NARRATOR: While we’re on the subject of painting turning into sculpture, let’s consider some architecture, with its skull, eggs and feathers on a chair, as a still life. McCartney helps it shed its previous role as painting’s subject matter by sanding down layers of paint and wood-grain texture, thus offering a smoothed topography of the history of these objects. He uses the process of sanding down both to erase (the artist’s hand, chiseling marks) and to reveal (layers of color, underpainting). This same tactic is used in the painting hours are hours, which we will arrive at when you press 3.

 

03: Walking, walking (on sixes), walking, walking (on the heel), and hours are hours

waking, walking (on sixes), 2012, oil on canvas, 42 x 51 inches (photo credit: Jaime Alvarez)

 

waking, walking (on the heel), 2012, oil on canvas, 42 x 51 inches (photo credit: Jaime Alvarez)

 

hours are hours, 2011, oil and mixed media on canvas, 16 x 14 inches (detail) (photo credit: Ryan McCartney)

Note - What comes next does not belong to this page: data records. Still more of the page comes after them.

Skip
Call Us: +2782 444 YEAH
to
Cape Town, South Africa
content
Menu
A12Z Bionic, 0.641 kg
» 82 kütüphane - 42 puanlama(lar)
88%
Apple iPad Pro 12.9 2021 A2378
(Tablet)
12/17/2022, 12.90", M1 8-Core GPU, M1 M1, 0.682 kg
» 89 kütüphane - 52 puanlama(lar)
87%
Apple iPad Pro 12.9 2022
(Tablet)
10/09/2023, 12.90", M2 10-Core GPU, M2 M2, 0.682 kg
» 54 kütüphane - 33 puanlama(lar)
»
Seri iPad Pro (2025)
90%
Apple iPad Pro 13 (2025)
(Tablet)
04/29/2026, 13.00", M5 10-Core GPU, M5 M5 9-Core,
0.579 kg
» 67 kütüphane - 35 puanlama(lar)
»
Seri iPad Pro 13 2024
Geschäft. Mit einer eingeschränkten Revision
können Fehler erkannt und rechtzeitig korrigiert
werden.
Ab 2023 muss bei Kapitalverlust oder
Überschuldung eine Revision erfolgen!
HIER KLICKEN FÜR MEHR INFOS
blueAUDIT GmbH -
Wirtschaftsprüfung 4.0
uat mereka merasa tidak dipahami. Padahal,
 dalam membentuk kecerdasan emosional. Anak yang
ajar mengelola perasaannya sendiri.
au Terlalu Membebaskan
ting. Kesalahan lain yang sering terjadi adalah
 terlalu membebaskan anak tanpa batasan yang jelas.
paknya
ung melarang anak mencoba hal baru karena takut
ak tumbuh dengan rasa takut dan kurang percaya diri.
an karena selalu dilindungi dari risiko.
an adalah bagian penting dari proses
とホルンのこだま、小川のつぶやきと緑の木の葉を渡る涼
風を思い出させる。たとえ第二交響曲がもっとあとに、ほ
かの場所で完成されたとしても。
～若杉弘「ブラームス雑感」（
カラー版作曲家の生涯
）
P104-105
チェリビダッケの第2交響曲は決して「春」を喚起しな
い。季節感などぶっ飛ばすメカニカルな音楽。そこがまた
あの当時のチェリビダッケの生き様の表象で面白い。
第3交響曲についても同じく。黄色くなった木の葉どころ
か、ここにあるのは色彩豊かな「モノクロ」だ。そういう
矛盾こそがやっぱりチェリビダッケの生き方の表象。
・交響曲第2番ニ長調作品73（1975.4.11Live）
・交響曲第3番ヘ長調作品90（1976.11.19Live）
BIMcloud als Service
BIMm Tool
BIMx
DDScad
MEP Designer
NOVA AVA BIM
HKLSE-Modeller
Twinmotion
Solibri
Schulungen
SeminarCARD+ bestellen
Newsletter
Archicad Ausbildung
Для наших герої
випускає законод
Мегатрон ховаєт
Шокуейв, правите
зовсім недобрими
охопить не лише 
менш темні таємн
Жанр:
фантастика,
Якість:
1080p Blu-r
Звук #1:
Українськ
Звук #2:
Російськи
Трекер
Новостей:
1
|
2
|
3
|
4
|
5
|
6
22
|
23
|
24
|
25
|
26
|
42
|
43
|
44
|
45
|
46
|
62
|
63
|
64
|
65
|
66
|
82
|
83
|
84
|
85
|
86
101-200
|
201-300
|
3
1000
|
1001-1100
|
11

Fade in sound: forest sounds, large carnivore’s approaching footsteps on dry leaves

 

Fade out sounds, fade in NARRATOR

 

NARRATOR: The black markings interrupting our view of yellow foliage in walking, walking (on sixes) evolved from the incised surfaces of McCartney’s older paintings, which he made on wood. These markings, now appearing as paint on canvas, seem to tell us to not think of Alex Katz or Luc Tuymans, but rather to consider the space between these influences and McCartney’s current concerns; how acts of addition can decrease and block, and acts of subtraction can fill in and add meaning to an artwork. Turning around to look at this work’s blue brother, walking, walking (from the heel), we are further blocked off from enjoying the view of the painting by what only looks like bad brushwork. Considered in the context of the joke in times two about painting escaping its 2D prison, we must assume McCartney is again telling us: “don’t buy the story this object is trying to sell you!”

 

Towards the window on the same wall, the intimately-sized hours are hours is the painting conclusion of the two large walking, walking pieces. It contains two kinds of layers: the first is a painted sky of the dusk-turning-into-night variety; the second layer is revealed by injuring the painted layer, sanding down its highest paint peaks to uncover a previous history of acidic yellows and greens. Hours are hours is an amalgam of McCartney’s painterly and sculptural attitudes, and as such, it leads us to the final stop on this tour, sistered. To complete the tour and hear about this piece, press 4.

 

04: Sistered

 

sistered, 2012 (detail) (photo credit: Gabriela Vainsencher)

 

sistered, 2012, ink, wood, appx 9 x 10 x 28 inches (photo credit: Ryan McCartney)

Sound: The sound of a tree falling in the forest, unseen.

 

Fade out sound, fade in NARRATOR

 

NARRATOR:  As we approach sistered, let’s consider it from two perspectives: First, seen directly from above, we assume its top is scorched and scoured, a carbonized echo to both the composition in walking walking (from the heel) and the static-noise-black of times two. Actually, it is not burnt at all, but carefully incised by the artist, and painted black with ink. Once more painting is crystallized into sculpture, physical texture turned into visual pattern. For the second perspective we will crouch down and look through the holes bored into this block of wood. We are seeing not just the past of McCartney’s work, when he drilled holes into his wooden paintings, but also into its future, in which McCartney breaks painting and sculpture, in an attempt to make his next step.

 

Gabriela Vainsencher is an Argentinean-born Israeli artist who recently moved to Philadelphia from Brooklyn. Her most recent solo shows were in May 2012 at Recession Art gallery (New York) and the Fresh Paint art fair (Tel Aviv).